> **Exercise details**
Starting at the line that contains "To the nearest" and continuing through the end of the listing below, arrange the lines as a numbered list without blank lines. Leave out the pictures.
^^^^^^^^^^^^^^^^
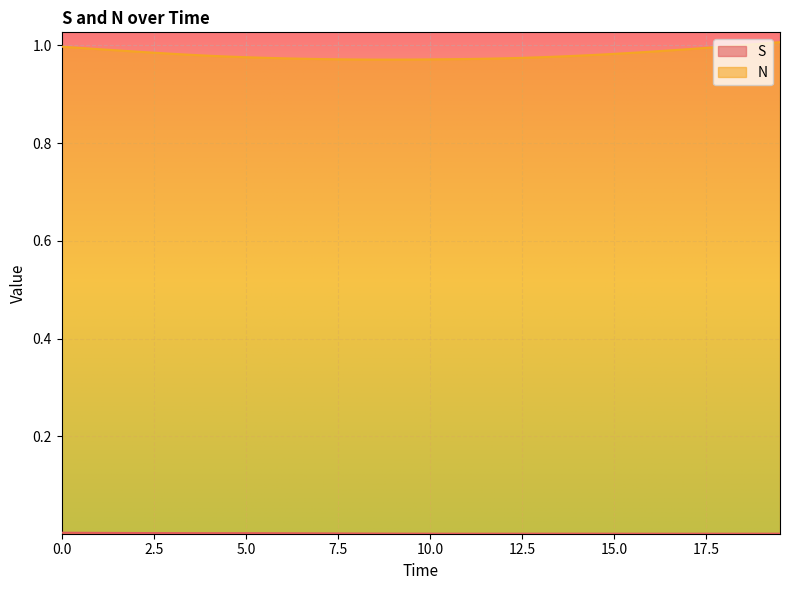

Which category has the highest value in the N series?

19.5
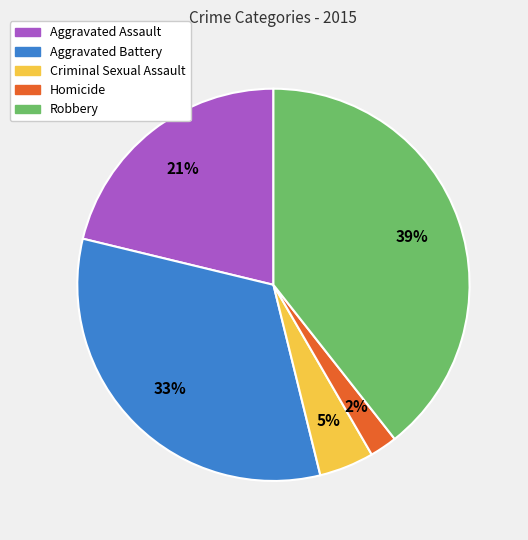

To the nearest percent, what is the difference between the largest and smallest slice percentages?

37%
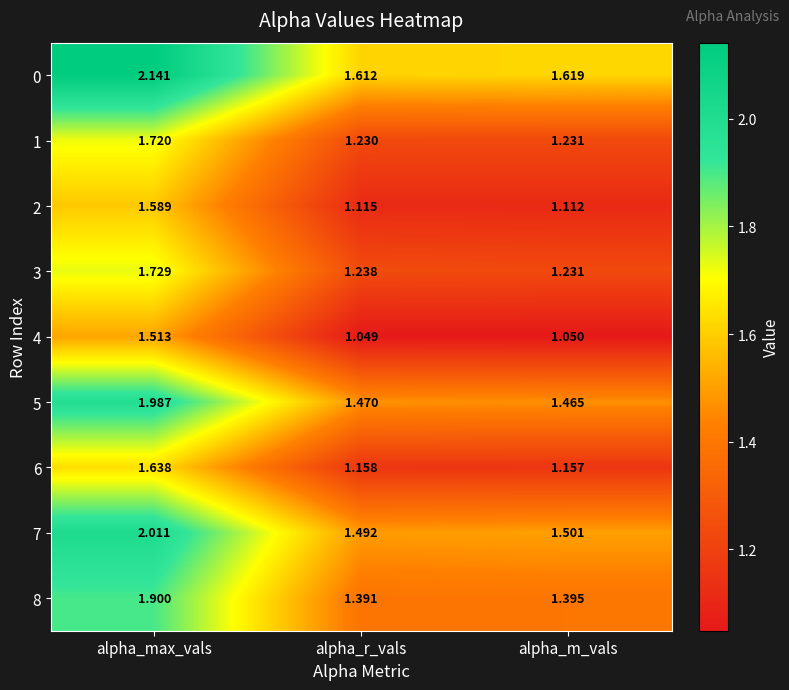

Which category has the highest value in the 0 series?

alpha_max_vals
^^^^^^^^^^^^^^^^
> **Exercise solution**
1. To the nearest percent, what is the difference between the largest and smallest slice percentages?
2. 37%
3. Which category has the highest value in the 0 series?
4. alpha_max_vals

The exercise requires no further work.